### [Saved entries]
□ □ □ □ □

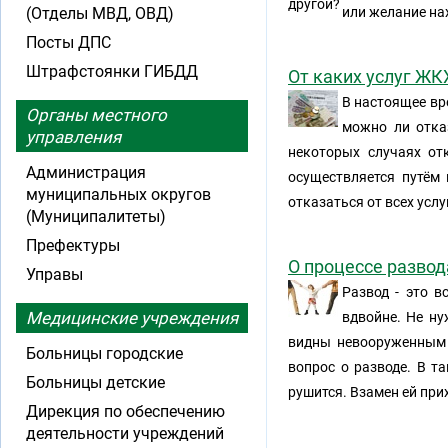
(Отделы МВД, ОВД)
или желание на
Посты ДПС
Штрафстоянки ГИБДД
От каких услуг ЖК
В настоящее вр
Органы местного
можно ли отка
управления
некоторых случаях от
Администрация
осуществляется путём
муниципальных округов
отказаться от всех услу
(Муниципалитеты)
Префектуры
О процессе разво
Управы
Развод - это в
Медицинские учреждения
вдвойне. Не ну
видны невооруженным 
Больницы городские
вопрос о разводе. В т
Больницы детские
рушится. Взамен ей прих
Дирекция по обеспечению
деятельности учреждений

□ □ □ □ □

### [Action item]
Please retype the data exactly, but do not carry over any picture.

### [Expected output]
(Отделы МВД, ОВД)
или желание на
Посты ДПС
Штрафстоянки ГИБДД
От каких услуг ЖК
В настоящее вр
Органы местного
можно ли отка
управления
некоторых случаях от
Администрация
осуществляется путём
муниципальных округов
отказаться от всех услу
(Муниципалитеты)
Префектуры
О процессе разво
Управы
Развод - это в
Медицинские учреждения
вдвойне. Не ну
видны невооруженным 
Больницы городские
вопрос о разводе. В т
Больницы детские
рушится. Взамен ей прих
Дирекция по обеспечению
деятельности учреждений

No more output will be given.